> _Text_
-- -- --
IMG Terms and Pathways

IMG’s native controlled vocabularies for gene function (IMG Terms) and organism-independent functional hierarchies (IMG Pathways and PartsLists) have been extended. IMG 2.4 has 4,148 IMG Terms (1,526 new terms compared to IMG 2.3), and 524 IMG Pathways and Parts Lists (29 new pathways compared to IMG 2.3). In addition, 546,169 IMG genes are associated with IMG Terms (105,063 new gene-term associations compared to IMG 2.3).

Small RNAs

Small RNA genes that are missing from the original RefSeq genome files are added based on the Rfam database (http://www.sanger.ac.uk/Software/Rfam/). In IMG 2.4 2,962 small RNA genes were detected in 162 genomes.

rRNAs and tRNAs

tRNA and rRNA genes (23S, 16S and 5S) that are missing from the original RefSeq genome files are added using tRNAscan-SE v1.23 for tRNA genes and similarity comparisons to existing RNA genes fro rRNA genes. In IMG 2.4 3,687 tRNA and 1,555 tRNA genes were added in 149 genomes.

Pfam and TIGRfam

Starting with IMG 2.4, genes are associated with Pfam and TIGRfam annotations using hmmsearch, a tool in the HMMER package (http://hmmer.janelia.org).

In order to speed up data processing at a slight cost to sensitivity, instead of a full scan of all available HMM models using HMM (which can run very slowly), BLAST was used as a pre-filter to narrow down the candidate HMM models. A non stringent e-value cutoff was used for BLAST in order to pick up any sub-sequence from the seed sequences of an HMM model that could be a candidate for full HMM scoring. Thus, the BLAST e-value cutoff was set to 10 for Pfam and 1 for TIGRfam seed sequences databases, respectively. hmmsearch was then applied on the candidate models with a per family noise cutoff (--cut_nc). The scoring for domain level hits were recorded for Pfam, while scoring for the full model is recorded for TIGRfam.
-- -- --
> _Stored data_
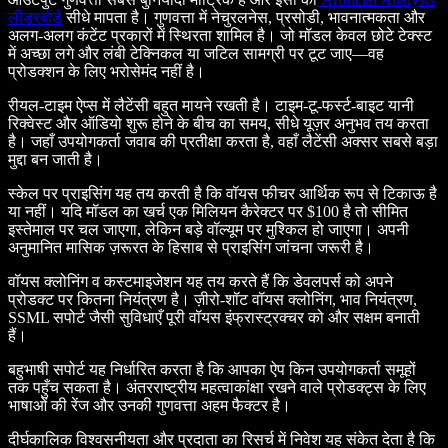
लीडरबोर्ड
सीधे मापता है। गुणवत्ता में नेचुरलनेस, प्रसोडी, भावनात्मकता और
अलग-अलग कंटेंट प्रकारों में स्थिरता शामिल है। जो मॉडल केवल छोटे टेक्स्ट
में अच्छा लगे और लंबी टेक्निकल या जटिल सामग्री पर टूट जाए—वह
प्रोडक्शन के लिए भरोसेमंद नहीं है।
रीयल-टाइम ऐप्स में लैटेंसी बहुत मायने रखती है। टाइम-टू-फर्स्ट-बाइट यानी
रिक्वेस्ट और ऑडियो शुरू होने के बीच का समय, सीधे यूज़र अनुभव तय करता
है। जहाँ उपयोगकर्ता जवाब की प्रतीक्षा करता है, वहाँ लैटेंसी अक्सर सबसे बड़ा
मुद्दा बन जाती है।
स्केल पर प्राइसिंग यह तय करती है कि वॉयस फीचर आर्थिक रूप से टिकाऊ है
या नहीं। यदि मॉडल का खर्च एक मिलियन कैरेक्टर पर $100 है तो सीमित
इस्तेमाल पर चल जाएगा, लेकिन बड़े वॉल्यूम पर मुश्किल हो जाएगा। अपनी
अनुमानित मासिक ज़रूरत के हिसाब से प्राइसिंग जांचना जरूरी है।
वॉयस क्लोनिंग व कस्टमाइजेशन यह तय करते हैं कि डेवलपर्स को अपने
प्रोडक्ट पर कितना नियंत्रण है। ज़ीरो-शॉट वॉयस क्लोनिंग, भाव नियंत्रण,
SSML सपोर्ट जैसी सुविधाएँ पूरी वॉयस इंफ्रास्ट्रक्चर को और सक्षम बनाती
हैं।
बहुभाषी सपोर्ट यह निर्धारित करता है कि आपका ऐप किन उपयोगकर्ता समूहों
तक पहुँच सकता है। अंतरराष्ट्रीय महत्वाकांक्षा रखने वाले प्रोडक्ट्स के लिए
भाषाओं की रेंज और उनकी गुणवत्ता अहम फैक्टर है।
दीर्घकालिक विश्वसनीयता और प्रदाता का रिसर्च में निवेश यह संकेत देता है कि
-- -- --
> _Exercises to complete_
1. Translate this sentence from the IMG 2.4 text into Spanish: "In IMG 2.4 2,962 small RNA genes were detected in 162 genomes."
2. For each statement below, say whether it agrees with the IMG 2.4 text. Answer yes or no and quote the words of the text that settle it.
(a) IMG 2.4 has 4,148 IMG Terms.
(b) The BLAST e-value cutoff for Pfam was set to 1.
(c) Scores for domain-level hits were recorded for TIGRfam.
3. From the IMG 2.4 text, extract the passage that runs from "tRNA and rRNA" up to and including "in 149 genomes.".

> _Responses by task_
1. En IMG 2.4 se detectaron 2.962 genes de ARN pequeño en 162 genomas.

2.
(a) Yes: "IMG 2.4 has 4,148 IMG Terms (1,526 new terms compared to IMG 2.3)"
(b) No: "the BLAST e-value cutoff was set to 10 for Pfam and 1 for TIGRfam seed sequences databases, respectively"
(c) No: "The scoring for domain level hits were recorded for Pfam, while scoring for the full model is recorded for TIGRfam."

3.
tRNA and rRNA genes (23S, 16S and 5S) that are missing from the original RefSeq genome files are added using tRNAscan-SE v1.23 for tRNA genes and similarity comparisons to existing RNA genes fro rRNA genes. In IMG 2.4 3,687 tRNA and 1,555 tRNA genes were added in 149 genomes.